**Data extract**
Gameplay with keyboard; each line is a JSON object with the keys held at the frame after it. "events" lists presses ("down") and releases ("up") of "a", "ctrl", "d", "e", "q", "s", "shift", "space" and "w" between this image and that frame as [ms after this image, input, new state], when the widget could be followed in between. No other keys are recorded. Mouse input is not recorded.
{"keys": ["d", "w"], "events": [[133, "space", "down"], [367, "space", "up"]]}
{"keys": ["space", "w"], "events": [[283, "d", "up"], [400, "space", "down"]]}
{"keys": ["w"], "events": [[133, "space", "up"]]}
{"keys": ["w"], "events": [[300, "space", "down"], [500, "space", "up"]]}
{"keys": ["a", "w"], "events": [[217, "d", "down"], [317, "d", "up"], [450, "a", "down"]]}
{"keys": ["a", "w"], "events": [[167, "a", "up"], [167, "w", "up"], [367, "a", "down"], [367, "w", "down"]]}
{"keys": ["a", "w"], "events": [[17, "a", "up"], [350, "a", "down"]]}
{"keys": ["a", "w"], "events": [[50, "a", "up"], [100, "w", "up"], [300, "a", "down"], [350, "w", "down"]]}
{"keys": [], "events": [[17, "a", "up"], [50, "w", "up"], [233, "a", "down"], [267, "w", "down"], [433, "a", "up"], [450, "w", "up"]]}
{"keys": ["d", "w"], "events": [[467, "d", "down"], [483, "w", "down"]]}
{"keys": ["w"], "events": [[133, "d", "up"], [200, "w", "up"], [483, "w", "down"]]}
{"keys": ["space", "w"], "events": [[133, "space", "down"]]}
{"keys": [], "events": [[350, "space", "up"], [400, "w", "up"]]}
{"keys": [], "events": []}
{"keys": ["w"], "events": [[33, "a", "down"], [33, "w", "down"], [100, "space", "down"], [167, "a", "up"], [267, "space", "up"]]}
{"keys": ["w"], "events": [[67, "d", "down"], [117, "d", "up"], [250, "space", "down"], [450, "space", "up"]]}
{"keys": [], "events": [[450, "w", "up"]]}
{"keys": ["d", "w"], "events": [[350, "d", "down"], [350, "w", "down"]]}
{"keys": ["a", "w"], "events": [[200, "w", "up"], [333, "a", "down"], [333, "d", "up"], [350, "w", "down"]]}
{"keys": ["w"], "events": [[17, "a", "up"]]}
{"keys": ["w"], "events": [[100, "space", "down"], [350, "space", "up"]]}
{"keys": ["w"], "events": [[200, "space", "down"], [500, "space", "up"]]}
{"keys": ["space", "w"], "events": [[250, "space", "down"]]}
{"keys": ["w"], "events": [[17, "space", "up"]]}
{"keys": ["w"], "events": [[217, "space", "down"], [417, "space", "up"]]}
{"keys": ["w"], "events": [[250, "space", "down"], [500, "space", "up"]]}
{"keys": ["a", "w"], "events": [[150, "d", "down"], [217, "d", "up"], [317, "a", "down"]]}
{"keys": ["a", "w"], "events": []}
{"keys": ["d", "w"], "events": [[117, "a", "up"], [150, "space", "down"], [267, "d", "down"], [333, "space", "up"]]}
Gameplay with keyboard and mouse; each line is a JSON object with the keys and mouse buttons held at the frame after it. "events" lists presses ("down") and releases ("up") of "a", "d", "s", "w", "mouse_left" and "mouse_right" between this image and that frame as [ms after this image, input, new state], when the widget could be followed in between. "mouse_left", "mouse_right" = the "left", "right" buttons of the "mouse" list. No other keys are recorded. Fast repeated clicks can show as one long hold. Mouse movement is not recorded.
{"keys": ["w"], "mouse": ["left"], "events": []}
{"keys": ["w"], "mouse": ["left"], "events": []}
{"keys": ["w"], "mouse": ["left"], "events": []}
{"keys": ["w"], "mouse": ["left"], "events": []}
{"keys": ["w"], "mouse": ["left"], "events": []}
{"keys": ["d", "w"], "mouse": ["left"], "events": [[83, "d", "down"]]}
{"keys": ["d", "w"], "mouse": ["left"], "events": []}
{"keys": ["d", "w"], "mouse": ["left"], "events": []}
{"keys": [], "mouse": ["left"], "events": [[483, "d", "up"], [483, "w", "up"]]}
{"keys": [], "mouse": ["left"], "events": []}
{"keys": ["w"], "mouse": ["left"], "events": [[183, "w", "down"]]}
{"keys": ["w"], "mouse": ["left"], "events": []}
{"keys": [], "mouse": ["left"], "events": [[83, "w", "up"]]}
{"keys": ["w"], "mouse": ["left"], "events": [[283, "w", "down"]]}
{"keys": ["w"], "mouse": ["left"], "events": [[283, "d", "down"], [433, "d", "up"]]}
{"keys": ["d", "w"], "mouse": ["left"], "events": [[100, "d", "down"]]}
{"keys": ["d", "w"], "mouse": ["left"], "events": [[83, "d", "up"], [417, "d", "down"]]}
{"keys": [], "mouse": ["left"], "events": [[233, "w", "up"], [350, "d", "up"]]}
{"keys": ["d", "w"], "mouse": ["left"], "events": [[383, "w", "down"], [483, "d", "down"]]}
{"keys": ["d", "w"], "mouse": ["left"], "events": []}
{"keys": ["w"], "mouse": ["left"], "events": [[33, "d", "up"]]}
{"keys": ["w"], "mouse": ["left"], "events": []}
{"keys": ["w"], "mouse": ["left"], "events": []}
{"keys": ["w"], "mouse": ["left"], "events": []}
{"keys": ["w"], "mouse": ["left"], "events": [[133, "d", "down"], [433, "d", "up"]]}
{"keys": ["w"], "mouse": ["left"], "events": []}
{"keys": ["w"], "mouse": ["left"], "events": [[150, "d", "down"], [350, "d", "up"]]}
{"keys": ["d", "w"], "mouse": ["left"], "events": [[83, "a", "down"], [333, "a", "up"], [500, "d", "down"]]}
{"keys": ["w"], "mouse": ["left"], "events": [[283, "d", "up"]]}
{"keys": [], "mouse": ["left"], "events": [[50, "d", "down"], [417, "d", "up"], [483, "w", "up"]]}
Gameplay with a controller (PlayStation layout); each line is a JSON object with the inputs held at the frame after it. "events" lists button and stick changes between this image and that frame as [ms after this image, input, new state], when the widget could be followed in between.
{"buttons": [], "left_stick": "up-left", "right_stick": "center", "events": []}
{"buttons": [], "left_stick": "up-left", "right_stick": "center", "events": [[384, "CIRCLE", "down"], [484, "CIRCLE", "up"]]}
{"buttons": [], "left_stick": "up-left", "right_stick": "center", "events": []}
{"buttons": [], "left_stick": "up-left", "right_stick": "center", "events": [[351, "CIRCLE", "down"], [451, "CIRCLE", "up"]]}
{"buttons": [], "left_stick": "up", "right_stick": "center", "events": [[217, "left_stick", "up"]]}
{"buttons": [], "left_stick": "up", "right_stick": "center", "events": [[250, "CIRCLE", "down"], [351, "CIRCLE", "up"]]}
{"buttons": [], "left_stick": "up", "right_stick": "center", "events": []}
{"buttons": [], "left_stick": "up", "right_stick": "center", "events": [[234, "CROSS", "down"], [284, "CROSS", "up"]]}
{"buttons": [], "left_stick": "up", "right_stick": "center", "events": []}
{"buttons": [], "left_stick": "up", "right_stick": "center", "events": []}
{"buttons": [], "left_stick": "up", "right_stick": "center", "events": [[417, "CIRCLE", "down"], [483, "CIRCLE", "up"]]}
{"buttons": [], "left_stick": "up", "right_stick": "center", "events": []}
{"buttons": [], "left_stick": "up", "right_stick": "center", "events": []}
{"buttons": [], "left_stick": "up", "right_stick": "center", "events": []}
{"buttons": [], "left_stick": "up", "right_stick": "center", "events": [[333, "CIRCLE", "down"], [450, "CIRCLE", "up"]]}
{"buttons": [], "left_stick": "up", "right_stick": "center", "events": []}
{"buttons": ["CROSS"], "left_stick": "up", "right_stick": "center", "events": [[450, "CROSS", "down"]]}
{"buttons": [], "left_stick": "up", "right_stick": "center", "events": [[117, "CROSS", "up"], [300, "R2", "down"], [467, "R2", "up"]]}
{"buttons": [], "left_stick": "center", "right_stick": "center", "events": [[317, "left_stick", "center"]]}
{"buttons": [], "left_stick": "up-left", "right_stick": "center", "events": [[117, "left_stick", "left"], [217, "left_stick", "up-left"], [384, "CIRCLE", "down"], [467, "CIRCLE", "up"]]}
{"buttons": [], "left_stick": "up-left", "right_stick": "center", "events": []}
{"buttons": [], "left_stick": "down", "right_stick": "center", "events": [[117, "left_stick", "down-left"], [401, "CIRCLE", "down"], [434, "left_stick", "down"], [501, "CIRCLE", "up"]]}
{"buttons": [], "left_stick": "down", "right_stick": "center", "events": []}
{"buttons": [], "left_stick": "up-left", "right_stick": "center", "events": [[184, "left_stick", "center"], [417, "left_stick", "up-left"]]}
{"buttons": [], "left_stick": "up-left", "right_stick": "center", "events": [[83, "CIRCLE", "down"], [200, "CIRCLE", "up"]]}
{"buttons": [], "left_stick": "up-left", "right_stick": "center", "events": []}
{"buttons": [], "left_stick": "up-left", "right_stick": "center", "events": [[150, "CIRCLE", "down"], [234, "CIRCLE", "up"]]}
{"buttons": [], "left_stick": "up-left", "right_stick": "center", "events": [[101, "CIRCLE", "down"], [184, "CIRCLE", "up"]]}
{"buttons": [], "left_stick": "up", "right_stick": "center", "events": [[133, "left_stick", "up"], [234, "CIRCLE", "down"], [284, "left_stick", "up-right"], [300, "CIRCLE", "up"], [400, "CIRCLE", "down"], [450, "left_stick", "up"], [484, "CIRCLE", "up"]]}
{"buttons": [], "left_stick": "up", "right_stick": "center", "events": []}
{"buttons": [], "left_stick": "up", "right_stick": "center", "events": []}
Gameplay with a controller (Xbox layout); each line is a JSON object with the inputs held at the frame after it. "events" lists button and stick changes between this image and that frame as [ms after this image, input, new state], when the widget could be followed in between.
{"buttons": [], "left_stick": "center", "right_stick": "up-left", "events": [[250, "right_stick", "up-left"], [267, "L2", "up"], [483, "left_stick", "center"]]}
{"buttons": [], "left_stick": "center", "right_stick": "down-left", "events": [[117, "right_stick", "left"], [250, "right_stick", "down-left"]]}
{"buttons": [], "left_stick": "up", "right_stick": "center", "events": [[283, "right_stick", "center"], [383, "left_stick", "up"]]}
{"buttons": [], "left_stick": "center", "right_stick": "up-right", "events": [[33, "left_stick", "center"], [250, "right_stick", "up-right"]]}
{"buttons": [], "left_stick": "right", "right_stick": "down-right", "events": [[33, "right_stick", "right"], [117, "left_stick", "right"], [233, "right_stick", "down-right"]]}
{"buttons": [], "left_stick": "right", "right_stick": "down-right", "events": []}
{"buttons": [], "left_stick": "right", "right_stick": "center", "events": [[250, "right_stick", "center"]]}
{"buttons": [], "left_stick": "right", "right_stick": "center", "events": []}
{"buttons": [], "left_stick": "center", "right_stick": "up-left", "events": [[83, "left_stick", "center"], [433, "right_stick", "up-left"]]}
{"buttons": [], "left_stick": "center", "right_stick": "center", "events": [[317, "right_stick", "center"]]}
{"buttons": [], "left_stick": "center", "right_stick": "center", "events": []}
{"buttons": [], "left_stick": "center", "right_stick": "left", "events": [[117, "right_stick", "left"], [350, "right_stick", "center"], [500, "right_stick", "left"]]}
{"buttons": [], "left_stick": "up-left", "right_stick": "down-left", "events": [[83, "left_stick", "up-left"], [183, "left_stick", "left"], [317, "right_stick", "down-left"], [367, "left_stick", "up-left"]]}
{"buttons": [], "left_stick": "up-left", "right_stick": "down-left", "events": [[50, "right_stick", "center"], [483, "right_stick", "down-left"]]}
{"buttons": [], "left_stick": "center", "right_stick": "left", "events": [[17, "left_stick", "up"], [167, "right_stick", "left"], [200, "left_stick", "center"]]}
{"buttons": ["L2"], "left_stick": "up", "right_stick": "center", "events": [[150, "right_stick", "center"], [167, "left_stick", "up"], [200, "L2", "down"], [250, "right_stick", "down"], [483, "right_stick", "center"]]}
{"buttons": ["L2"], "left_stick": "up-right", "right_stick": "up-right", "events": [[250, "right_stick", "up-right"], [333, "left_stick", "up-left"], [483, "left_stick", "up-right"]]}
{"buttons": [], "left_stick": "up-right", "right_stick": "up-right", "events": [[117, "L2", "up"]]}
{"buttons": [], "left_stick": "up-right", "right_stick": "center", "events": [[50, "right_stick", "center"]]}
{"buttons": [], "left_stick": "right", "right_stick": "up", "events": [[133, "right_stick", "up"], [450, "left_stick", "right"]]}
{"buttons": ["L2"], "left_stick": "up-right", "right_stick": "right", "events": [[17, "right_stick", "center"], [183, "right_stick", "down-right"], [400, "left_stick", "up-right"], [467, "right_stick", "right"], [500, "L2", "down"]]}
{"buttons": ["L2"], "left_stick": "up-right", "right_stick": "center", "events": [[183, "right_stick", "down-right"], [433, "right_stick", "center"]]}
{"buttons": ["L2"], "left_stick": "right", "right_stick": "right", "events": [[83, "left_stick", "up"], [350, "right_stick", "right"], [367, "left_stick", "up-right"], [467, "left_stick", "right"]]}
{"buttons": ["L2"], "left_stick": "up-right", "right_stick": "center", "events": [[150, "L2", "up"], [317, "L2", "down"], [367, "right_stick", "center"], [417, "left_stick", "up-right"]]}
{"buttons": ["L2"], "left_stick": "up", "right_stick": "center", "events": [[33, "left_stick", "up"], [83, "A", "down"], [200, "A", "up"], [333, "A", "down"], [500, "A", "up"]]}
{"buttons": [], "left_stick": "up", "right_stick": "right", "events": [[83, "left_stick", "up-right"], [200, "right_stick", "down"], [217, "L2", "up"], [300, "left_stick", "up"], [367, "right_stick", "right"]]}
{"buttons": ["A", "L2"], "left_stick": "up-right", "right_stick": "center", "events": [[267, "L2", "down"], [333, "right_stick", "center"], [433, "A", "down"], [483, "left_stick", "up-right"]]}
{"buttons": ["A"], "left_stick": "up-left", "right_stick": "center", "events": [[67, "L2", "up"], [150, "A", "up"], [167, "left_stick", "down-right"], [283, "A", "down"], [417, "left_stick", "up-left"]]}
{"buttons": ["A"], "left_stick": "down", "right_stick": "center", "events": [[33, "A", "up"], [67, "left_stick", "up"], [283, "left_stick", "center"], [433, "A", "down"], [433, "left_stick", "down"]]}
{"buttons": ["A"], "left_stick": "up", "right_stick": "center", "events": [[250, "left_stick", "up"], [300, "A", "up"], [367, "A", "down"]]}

**Exercise instructions**
Would you state how many lines of the data above hold the string "CROSS"? Reply with the number alone.

**Answer below**
3